California OKs carbon fee on utilities, industry
SACRAMENTO, CALIFORNIA - Despite industry objections and threats of lawsuits, California air regulators approved the nation's first statewide carbon fee on utilities, oil refineries and other polluting industries.
The money raised by the California Air Resources Board, which voted 9-0, is intended to pay for the bureaucratic expenses of carrying out the state's 2006 global warming law, which requires greenhouse gas emissions statewide to be reduced by 25 percent over the next decade.
"It's never pleasant to be in the position of asking consumers to pay," chairwoman Mary Nichols said at the board's meeting in the Southern California city of Diamond Bar. "While we asking for investments here, these are investments being made as our economy begins to come back from the worst recession since the Great Depression."
The fee will be imposed at the end of 2010 and raise $63.1 million annually during its first three years. The amount will level off at $36.2 million in the fifth year.
Oil companies, manufacturers and utilities complained regulators had unfairly singled them out, leveling the fee on just 350 businesses in the state. Some business leaders also questioned the timing of the fee, which is being imposed while California endures a 12.2 percent unemployment rate, the highest on record.

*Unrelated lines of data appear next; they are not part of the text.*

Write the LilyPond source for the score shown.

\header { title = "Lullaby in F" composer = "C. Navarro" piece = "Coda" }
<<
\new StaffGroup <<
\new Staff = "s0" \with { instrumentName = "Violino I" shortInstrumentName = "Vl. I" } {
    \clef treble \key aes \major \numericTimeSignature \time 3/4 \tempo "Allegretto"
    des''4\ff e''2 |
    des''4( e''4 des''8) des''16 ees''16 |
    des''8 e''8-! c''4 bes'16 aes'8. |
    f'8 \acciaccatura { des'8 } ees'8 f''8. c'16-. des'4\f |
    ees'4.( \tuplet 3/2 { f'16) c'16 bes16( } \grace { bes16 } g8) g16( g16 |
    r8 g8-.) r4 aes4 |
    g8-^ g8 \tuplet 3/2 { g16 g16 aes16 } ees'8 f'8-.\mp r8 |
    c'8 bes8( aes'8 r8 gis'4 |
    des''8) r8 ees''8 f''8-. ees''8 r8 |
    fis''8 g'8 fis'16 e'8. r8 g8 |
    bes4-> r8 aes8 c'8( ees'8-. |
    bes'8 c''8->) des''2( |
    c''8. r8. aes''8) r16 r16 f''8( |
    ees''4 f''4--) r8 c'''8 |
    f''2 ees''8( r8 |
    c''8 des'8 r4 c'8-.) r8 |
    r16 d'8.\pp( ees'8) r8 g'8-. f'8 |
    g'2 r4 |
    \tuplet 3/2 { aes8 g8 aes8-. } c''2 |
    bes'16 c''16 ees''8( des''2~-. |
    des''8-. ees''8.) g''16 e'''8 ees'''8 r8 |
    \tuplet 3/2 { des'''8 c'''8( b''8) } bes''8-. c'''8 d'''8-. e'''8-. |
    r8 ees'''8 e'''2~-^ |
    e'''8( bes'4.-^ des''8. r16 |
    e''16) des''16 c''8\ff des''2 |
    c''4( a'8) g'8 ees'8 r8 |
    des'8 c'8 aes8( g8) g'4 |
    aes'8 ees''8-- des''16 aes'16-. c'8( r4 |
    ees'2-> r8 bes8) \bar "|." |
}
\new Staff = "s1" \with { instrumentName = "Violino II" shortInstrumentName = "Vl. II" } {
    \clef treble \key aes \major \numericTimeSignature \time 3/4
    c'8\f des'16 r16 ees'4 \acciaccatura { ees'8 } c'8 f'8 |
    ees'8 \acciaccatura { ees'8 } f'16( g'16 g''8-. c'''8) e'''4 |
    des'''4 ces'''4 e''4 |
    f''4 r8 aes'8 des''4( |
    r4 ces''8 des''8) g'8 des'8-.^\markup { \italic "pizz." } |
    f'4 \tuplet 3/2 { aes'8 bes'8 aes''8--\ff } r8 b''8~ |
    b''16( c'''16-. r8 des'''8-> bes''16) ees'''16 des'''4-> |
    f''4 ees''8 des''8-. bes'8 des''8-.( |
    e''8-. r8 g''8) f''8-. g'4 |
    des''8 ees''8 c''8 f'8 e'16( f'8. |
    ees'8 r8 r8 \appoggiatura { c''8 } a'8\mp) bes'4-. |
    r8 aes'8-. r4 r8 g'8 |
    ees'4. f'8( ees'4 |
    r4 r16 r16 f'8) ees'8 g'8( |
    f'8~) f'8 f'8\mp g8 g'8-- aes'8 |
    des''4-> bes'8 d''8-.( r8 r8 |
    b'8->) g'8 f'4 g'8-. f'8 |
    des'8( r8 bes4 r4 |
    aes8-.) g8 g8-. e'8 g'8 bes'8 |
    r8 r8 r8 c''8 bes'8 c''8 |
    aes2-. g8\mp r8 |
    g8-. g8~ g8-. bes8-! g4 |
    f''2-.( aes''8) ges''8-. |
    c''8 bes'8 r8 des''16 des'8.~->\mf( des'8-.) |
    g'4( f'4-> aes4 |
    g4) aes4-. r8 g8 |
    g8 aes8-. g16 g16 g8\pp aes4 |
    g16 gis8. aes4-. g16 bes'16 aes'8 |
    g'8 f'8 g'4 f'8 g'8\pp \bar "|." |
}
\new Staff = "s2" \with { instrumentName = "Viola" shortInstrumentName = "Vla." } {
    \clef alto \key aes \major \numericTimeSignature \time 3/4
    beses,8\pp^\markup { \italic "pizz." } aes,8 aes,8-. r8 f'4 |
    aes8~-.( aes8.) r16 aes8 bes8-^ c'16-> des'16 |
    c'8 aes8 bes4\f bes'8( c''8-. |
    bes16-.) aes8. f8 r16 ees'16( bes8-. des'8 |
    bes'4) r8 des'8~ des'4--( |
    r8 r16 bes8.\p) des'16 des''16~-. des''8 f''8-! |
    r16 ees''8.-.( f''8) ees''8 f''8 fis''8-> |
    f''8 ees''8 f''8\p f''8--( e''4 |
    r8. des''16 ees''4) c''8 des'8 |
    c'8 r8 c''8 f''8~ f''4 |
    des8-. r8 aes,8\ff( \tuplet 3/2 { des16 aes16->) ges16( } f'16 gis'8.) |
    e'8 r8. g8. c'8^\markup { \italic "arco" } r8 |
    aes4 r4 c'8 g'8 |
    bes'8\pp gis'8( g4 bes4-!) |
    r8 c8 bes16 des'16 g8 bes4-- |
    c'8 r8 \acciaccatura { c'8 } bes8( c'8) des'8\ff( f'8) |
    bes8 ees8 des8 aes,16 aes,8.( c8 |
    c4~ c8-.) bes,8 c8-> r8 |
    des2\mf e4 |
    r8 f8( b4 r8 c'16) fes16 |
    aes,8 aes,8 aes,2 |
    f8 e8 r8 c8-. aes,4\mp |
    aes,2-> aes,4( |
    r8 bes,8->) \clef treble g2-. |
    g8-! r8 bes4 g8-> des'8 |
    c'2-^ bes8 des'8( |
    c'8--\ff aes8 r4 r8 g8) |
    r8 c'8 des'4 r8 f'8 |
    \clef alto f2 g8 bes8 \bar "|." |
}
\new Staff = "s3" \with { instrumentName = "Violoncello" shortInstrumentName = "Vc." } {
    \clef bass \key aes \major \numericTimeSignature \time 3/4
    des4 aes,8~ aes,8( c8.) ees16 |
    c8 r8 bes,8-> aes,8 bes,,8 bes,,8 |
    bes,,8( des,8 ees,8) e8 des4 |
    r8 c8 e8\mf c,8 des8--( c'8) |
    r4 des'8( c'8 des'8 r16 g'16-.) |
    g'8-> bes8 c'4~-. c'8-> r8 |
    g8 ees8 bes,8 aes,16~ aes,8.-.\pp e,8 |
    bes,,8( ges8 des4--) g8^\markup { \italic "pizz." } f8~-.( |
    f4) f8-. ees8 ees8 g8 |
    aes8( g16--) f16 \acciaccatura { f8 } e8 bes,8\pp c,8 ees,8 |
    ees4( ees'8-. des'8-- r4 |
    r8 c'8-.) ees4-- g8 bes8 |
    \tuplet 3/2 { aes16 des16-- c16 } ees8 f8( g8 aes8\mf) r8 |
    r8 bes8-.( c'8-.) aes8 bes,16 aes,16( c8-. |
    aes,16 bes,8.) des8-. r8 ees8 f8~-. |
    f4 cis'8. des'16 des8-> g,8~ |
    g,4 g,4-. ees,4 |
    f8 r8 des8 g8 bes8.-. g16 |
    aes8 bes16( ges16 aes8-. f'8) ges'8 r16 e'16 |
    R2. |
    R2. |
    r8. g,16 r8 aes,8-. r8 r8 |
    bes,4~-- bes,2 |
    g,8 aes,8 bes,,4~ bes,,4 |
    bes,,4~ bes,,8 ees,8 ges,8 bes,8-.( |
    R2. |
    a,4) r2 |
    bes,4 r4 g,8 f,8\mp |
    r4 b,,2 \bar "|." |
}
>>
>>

"Given the economic climate, we believe it is extremely unwise to ask businesses to pay more government fees," said Jacque McMillan, a member of the Valley Industry Commerce Association, which represents businesses in the San Fernando Valley.
Republican gubernatorial candidate Meg Whitman earlier this week drew the ire of Gov. Arnold Schwarzenegger when she described the 2006 law he signed as a "job-killing" regulation. She said would suspend it if elected governor until its effects on the economy are better understood.
Part of the fee would cover the salaries of 174 people hired to implement the law since Schwarzenegger signed it.
About 350 businesses in California that make, sell or import gasoline, diesel, natural gas and coal would be charged roughly 15 cents for every ton of carbon dioxide that they and their customers emit into the atmosphere.
The average refinery would pay about $4.7 million and the average cement plant would pay about $150,000 a year, said Jon Costantino, manager of the climate change planning section at the air board. Cement plants would be subject to the fee because the chemical process they use to make cement produces greenhouse gases.
The charge would drop to 9 cents per ton of carbon dioxide in 2014 because loans approved in past years by the Legislature to initially run the program would be paid.
Regulators say the industries asked to pay the fee represent the starting point for roughly 85 percent of California's greenhouse gas emissions. For example, refineries process the fuel that California drivers put into their cars, and utility plants generate the electricity used to cool and heat the homes of the state's 38 million people.
The approach won the endorsement of environmentalists and public health groups who have long blamed industry for making products that pollute the air and sicken residents.
"California taxpayers have already borne the burden of this economy," said Bill Haller, a volunteer with the Sierra Club of California. "It's time for the polluter to pay for the pollution. They created it, they profited from it, and they should pay for it."
Oil companies and several utilities argued the fee unfairly holds them accountable not just for their own emissions but also for those generated by people who use their products. They also warned that regulators were proposing a fee that violates federal commerce laws by assessing a state fee on gasoline and electricity exports.
"There will be potential federal court challenges on the Commerce Clause because you're assessing fees on fuels going to other states — Nevada, Arizona and Texas," said Catherine Reheis-Boyd, chief operating officer at the Western States Petroleum Association.
Regulators say industry could pass along the fee to consumers by raising their prices. For example, a family restaurant would see an increase of about $17 a year in its electricity and natural gas costs. The extra cost to each Californian to fuel a car that gets 30 miles per gallon would be about 80 cents a year.
A few local government entities have adopted similar fees. Last year, air regulators in the San Francisco Bay area imposed a 4.4-cent-per-ton carbon fee on businesses that emit greenhouse gasses. In 2006, voters in Boulder, Colo., imposed a carbon tax on their own energy use.